5.   The post conviction statute of limitations on this case expired on July 1, 1989.   Tenn.Code Ann. § 40-30-102 (repealed 1995);  Abston v. State, 749 S.W.2d 487 (Tenn.Crim.App.1988).   However, Middlebrooks announced a new constitutional rule which is to be applied retroactively.  Barber v. State, 889 S.W.2d 185, 186 (Tenn.1994).   Accordingly, with regard to Strouth's Middlebrooks claim, which arose after the expiration of the statute of limitations, the present petition was timely filed under the rule announced in Burford v. State, 845 S.W.2d 204 (Tenn.1992);  see also Sands v. State, 903 S.W.2d 297 (Tenn.1995).

6.   Following oral argument, this Court ordered supplemental briefing on three additional issues.   Upon consideration of the supplemental briefs, particularly the thorough brief filed by and through counsel for Strouth, the Court is now convinced that Strouth was convicted solely on the basis of felony murder.   Therefore, we deem it unnecessary to address in the body of this opinion the issues upon which supplemental briefing was ordered.

7.   The author of this opinion and retired Justice O'Brien dissented from the holding in Middlebrooks.   840 S.W.2d at 347-50 (Drowota, J., dissenting).

8.   Though the decision in Middlebrooks discussed federal law, this Court has emphasized in subsequent cases that Middlebrooks was based independently upon Article I, § 16 of the Tennessee Constitution.  State v. Bigbee, 885 S.W.2d 797, 816 (Tenn.1994).

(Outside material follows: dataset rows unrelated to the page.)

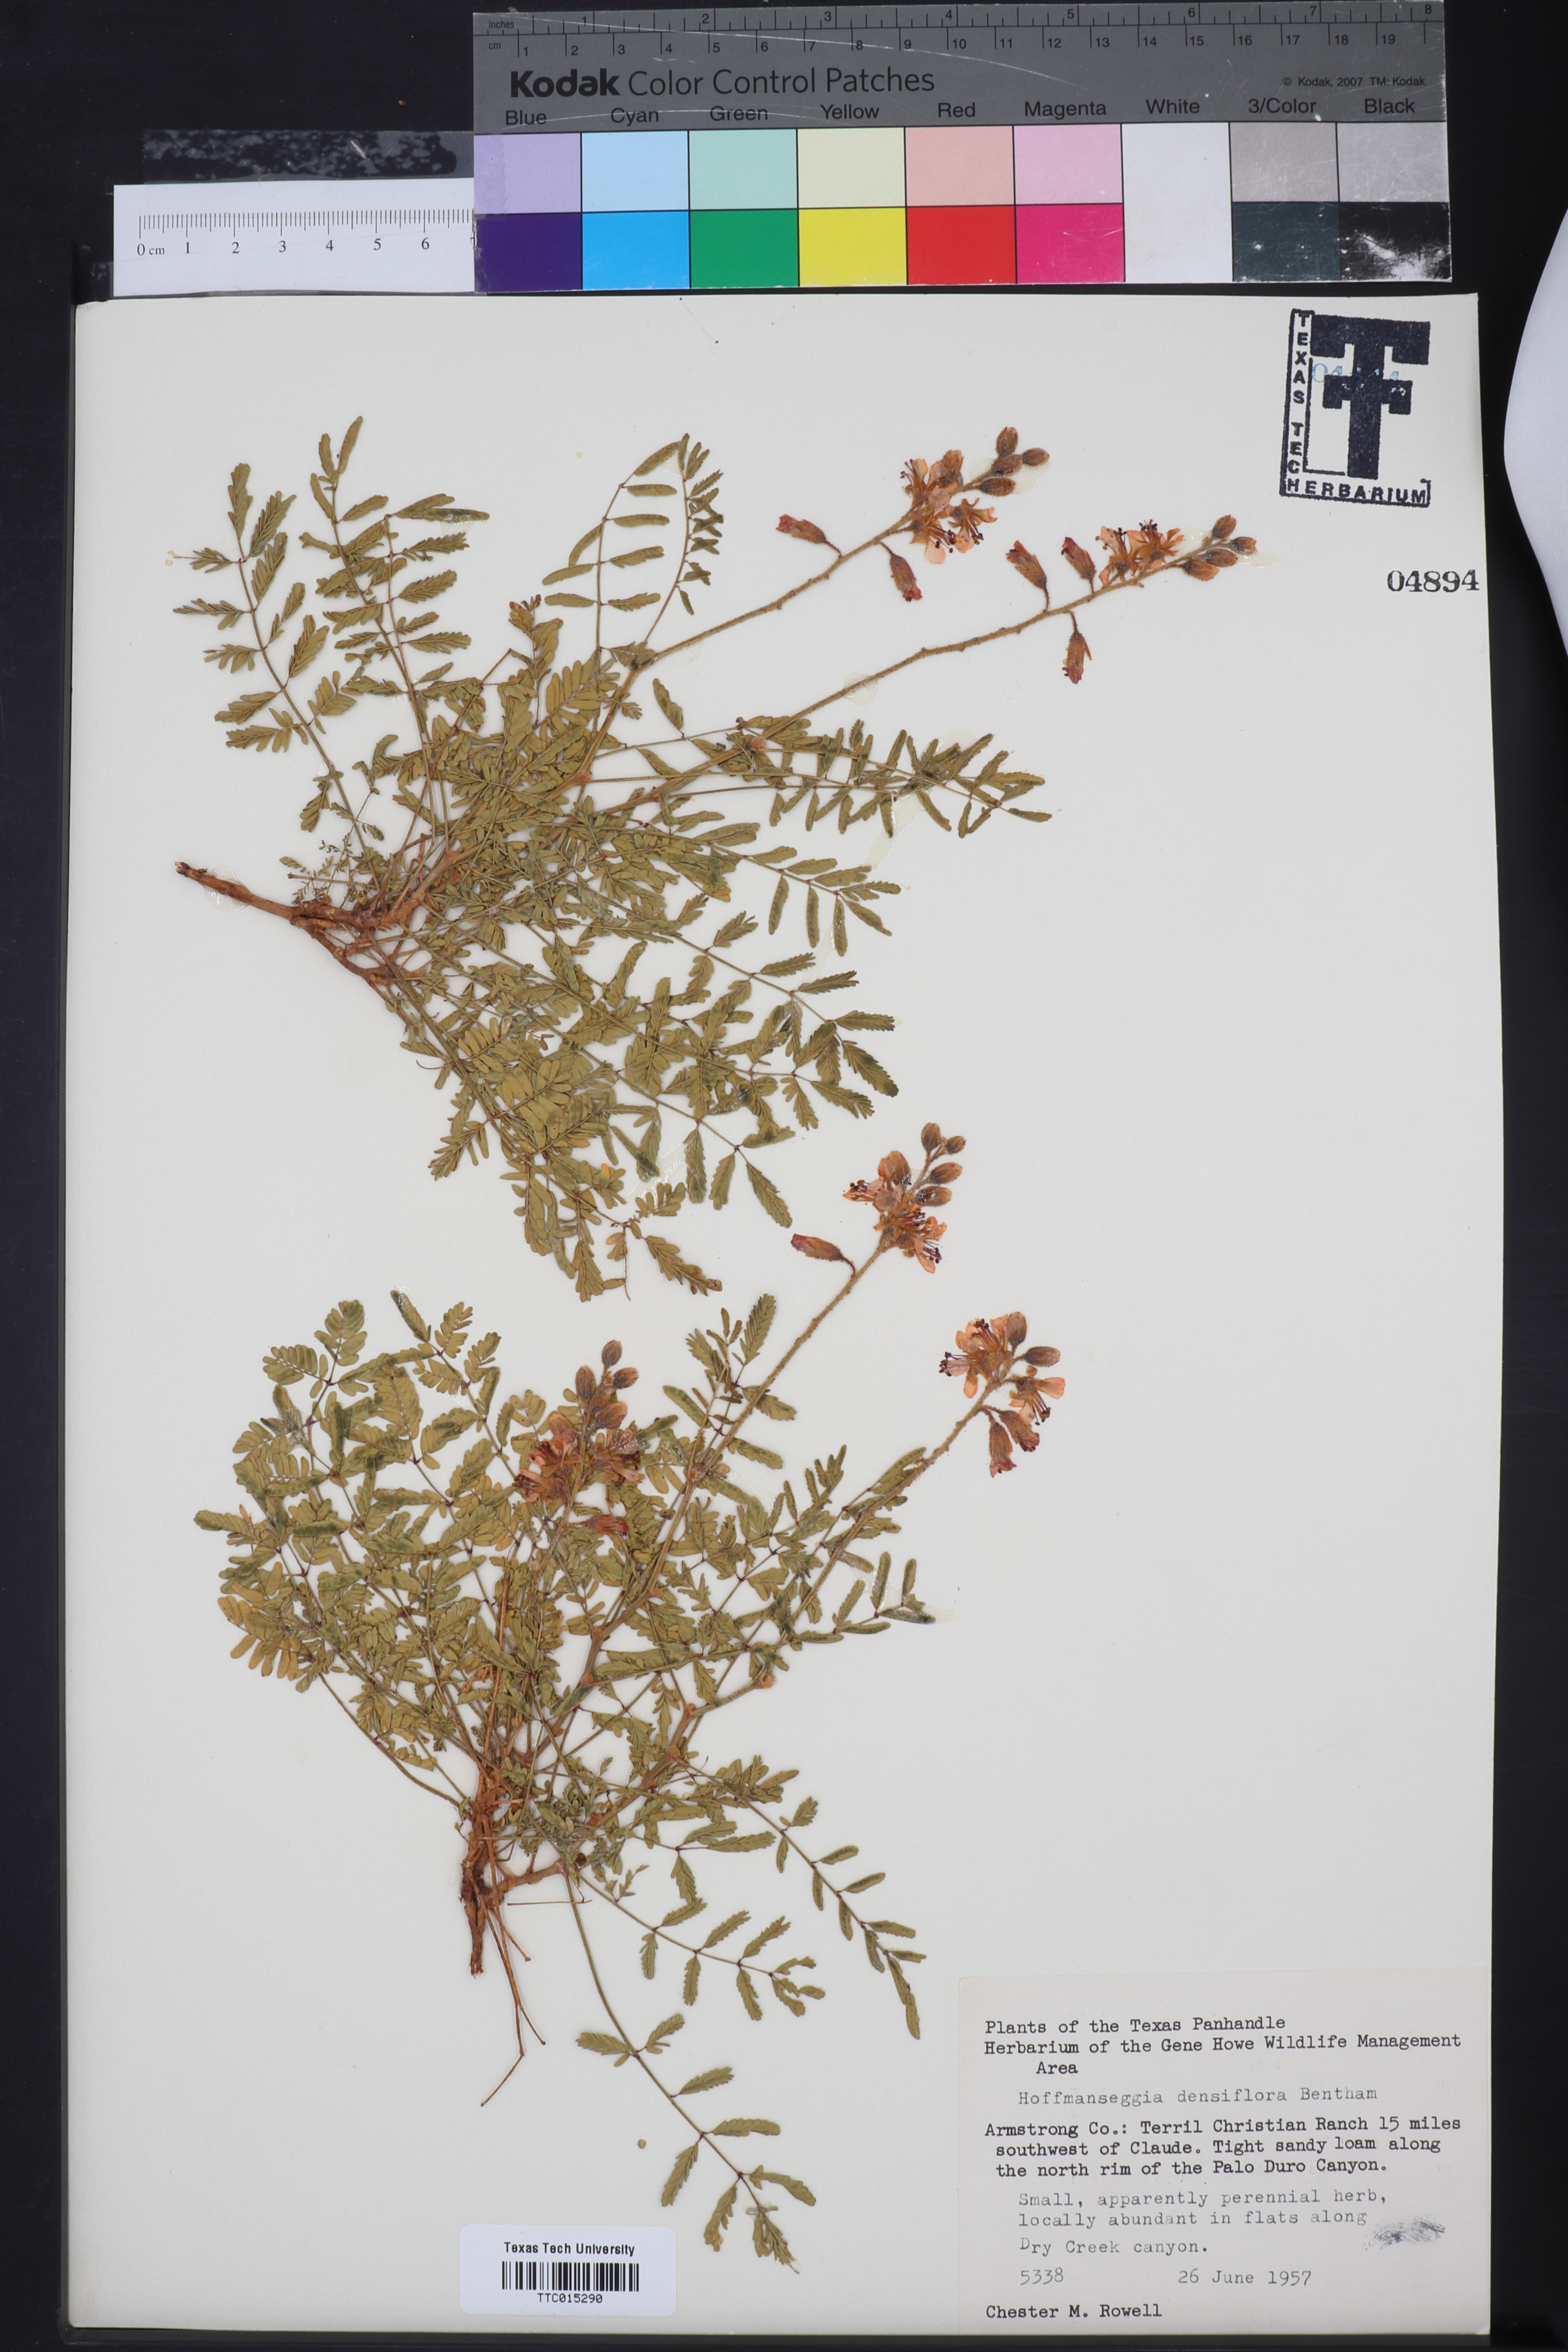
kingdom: Plantae
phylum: Tracheophyta
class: Magnoliopsida
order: Fabales
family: Fabaceae
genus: Hoffmannseggia
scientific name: Hoffmannseggia glauca
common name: Pignut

9.   As support for his contention that the (i)(5) aggravating circumstance is unconstitutionally vague without further definition Strouth relies upon the Sixth Circuit's decision in Houston v. Dutton, 50 F.3d 381 (6th Cir.1995).   In our view, the Houston decision on this issue is not particularly persuasive considering that the State conceded the “instruction to be erroneous in this case.”  Id. at 387.   In any event, this Court is not bound by decisions of the federal district and circuit courts.   We are bound only by decisions of the United States Supreme Court.  State v. McKay, 680 S.W.2d 447, 450 (Tenn.1984).   This issue has been asserted in the United States Supreme Court by many inmates of Tennessee's death row, yet the Supreme Court has never granted review and held the (i)(5) aggravating circumstance unconstitutional.   We realize that the United States Supreme Court's denial of certiorari is not a ruling on the merits.  Teague v. Lane, 489 U.S. 288, 296, 109 S.Ct. 1060, 1067, 103 L.Ed.2d 334 (1989).   However, until the United States Supreme Court renders an opinion holding the aggravating circumstance unconstitutional, we will continue to adhere to the prior decisions of this Court which have upheld the constitutional validity of the aggravating circumstance.

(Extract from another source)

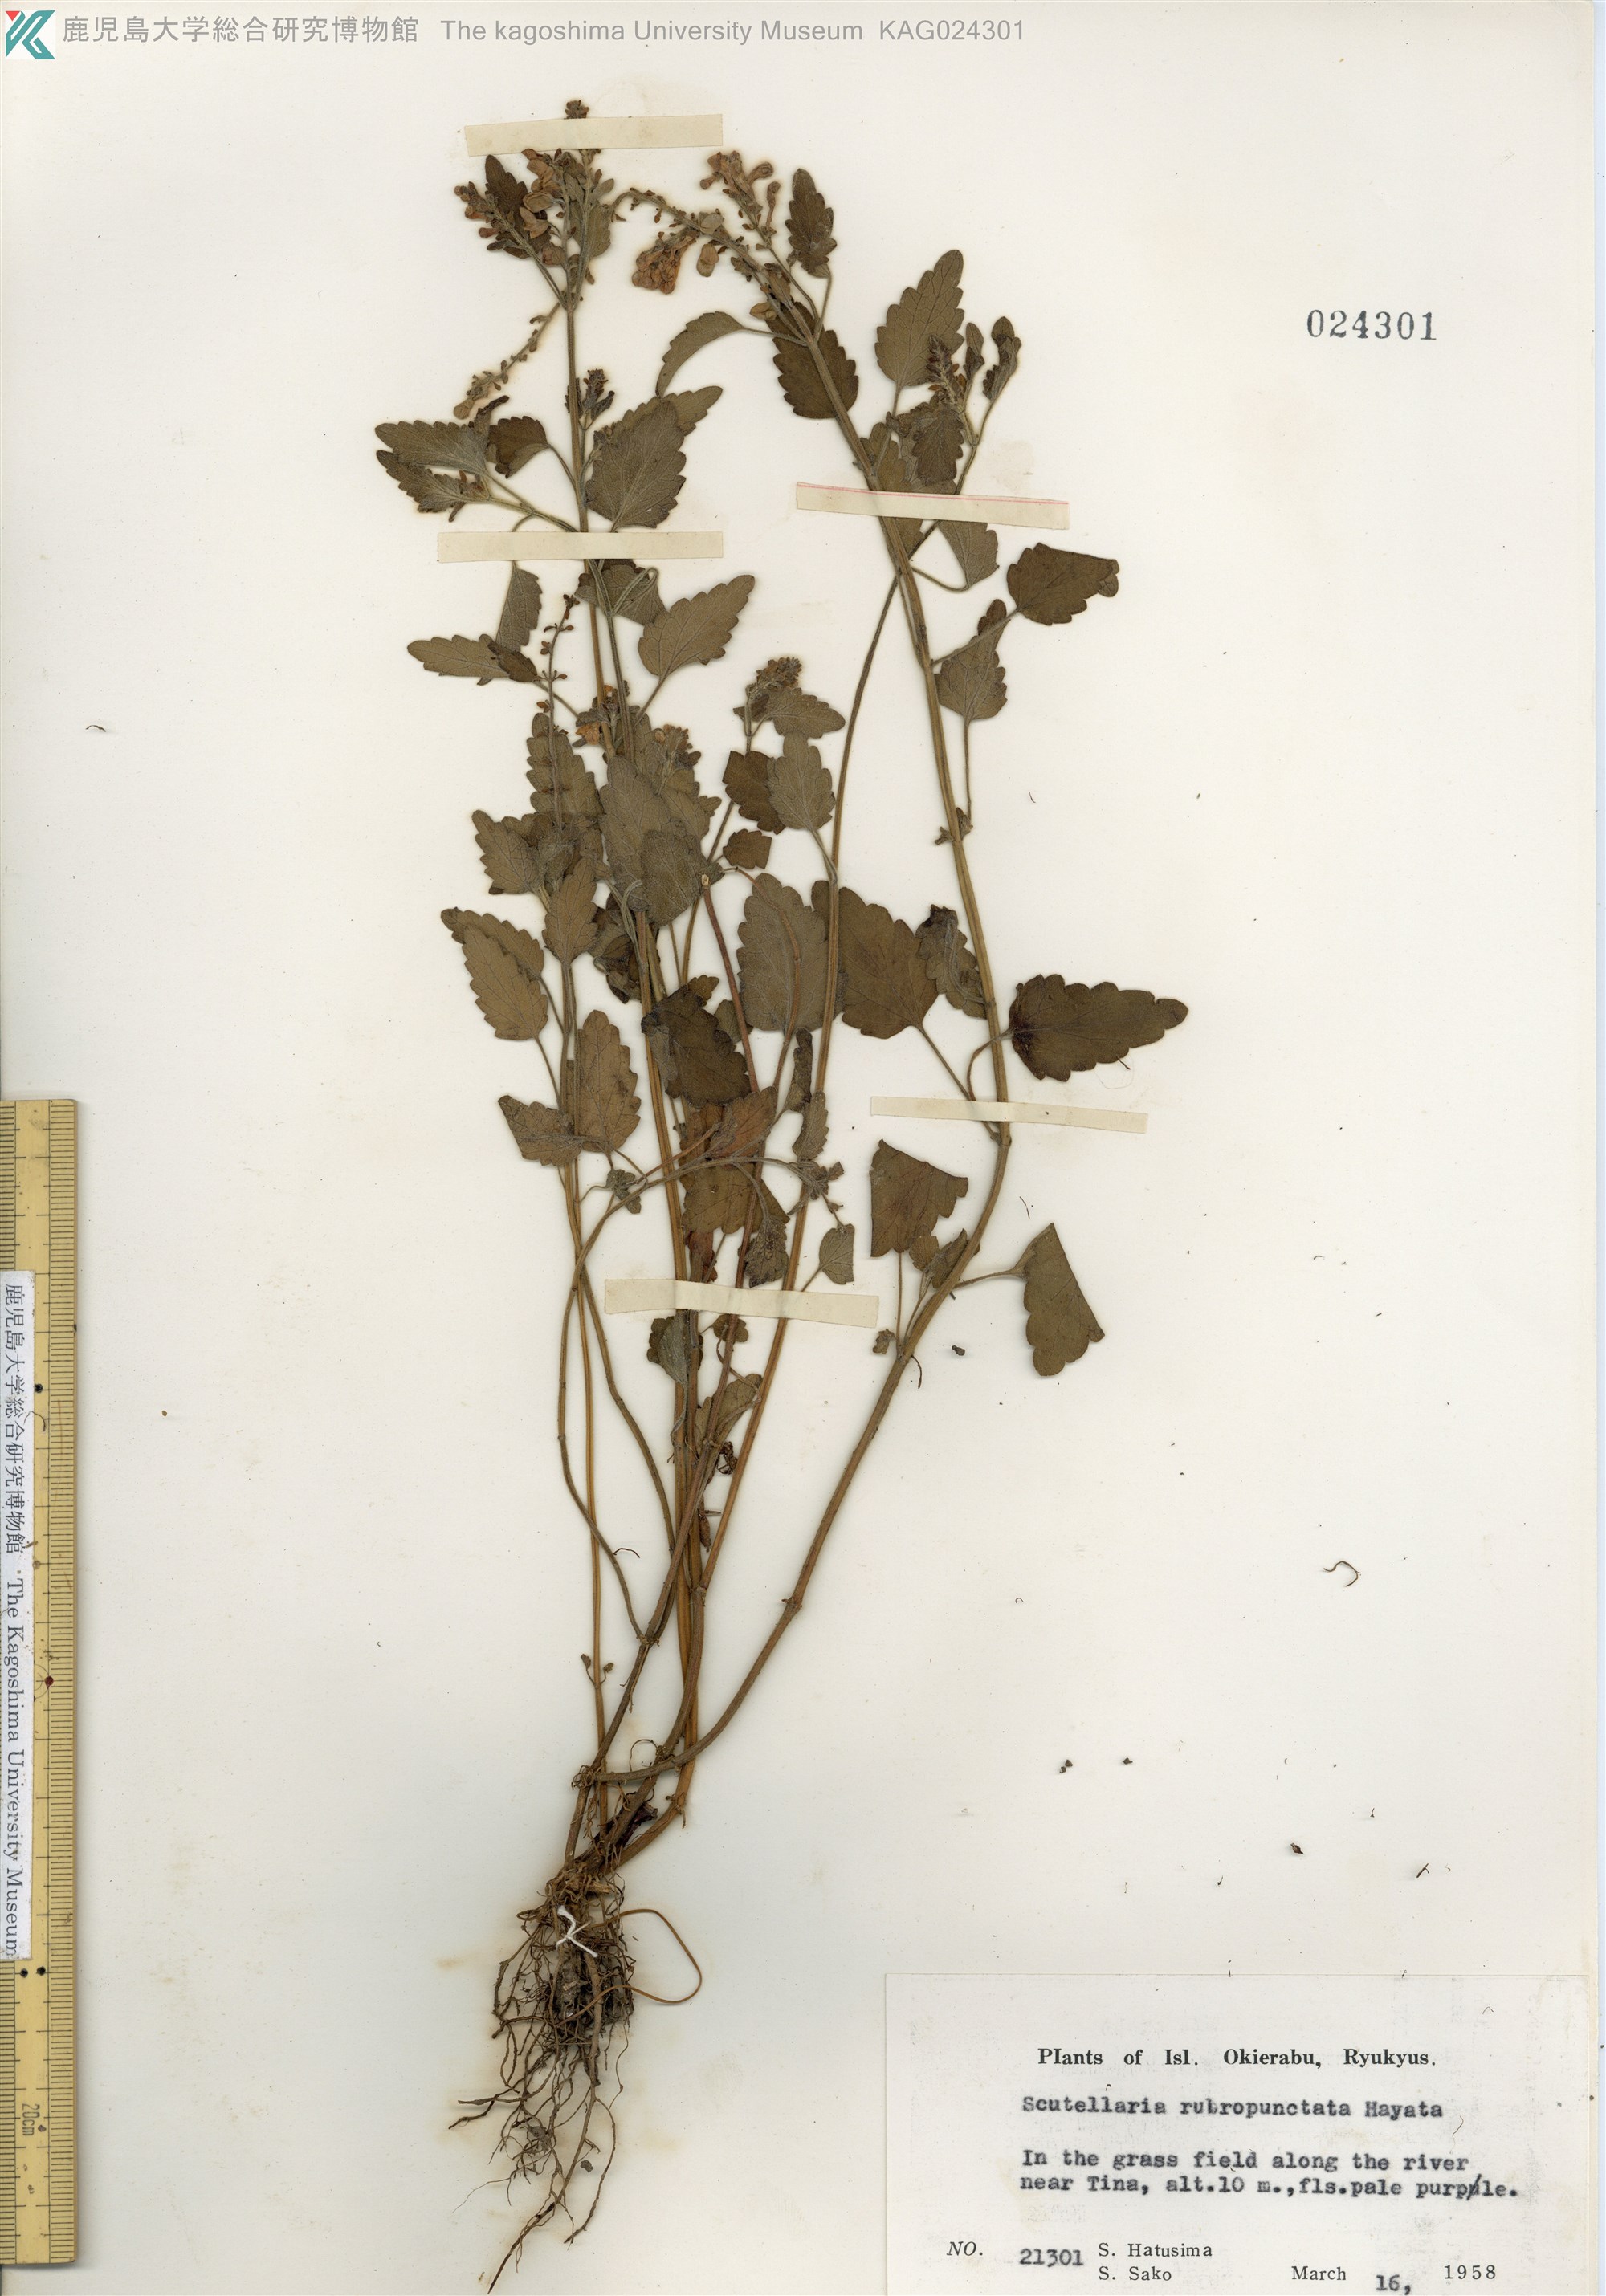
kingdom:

10.   In Hartman, 896 S.W.2d at 103-104, this Court considered the fact that the jury was not given the Williams definitions as part of its Howell analysis.   Also considered significant in that case was the fact that the (i)(5) aggravating circumstance was based almost entirely upon the testimony of a witness whose credibility had been “seriously contested.”   Though the Williams definitions were not given in this case, unlike Hartman, the (i)(5) aggravating circumstance is based upon objective physical evidence and testimonial evidence which is not seriously disputed.

DROWOTA, J.

ANDERSON, C.J. and BIRCH, J., concur.HOLDER, J., concurs with Separate Concurring Opinion.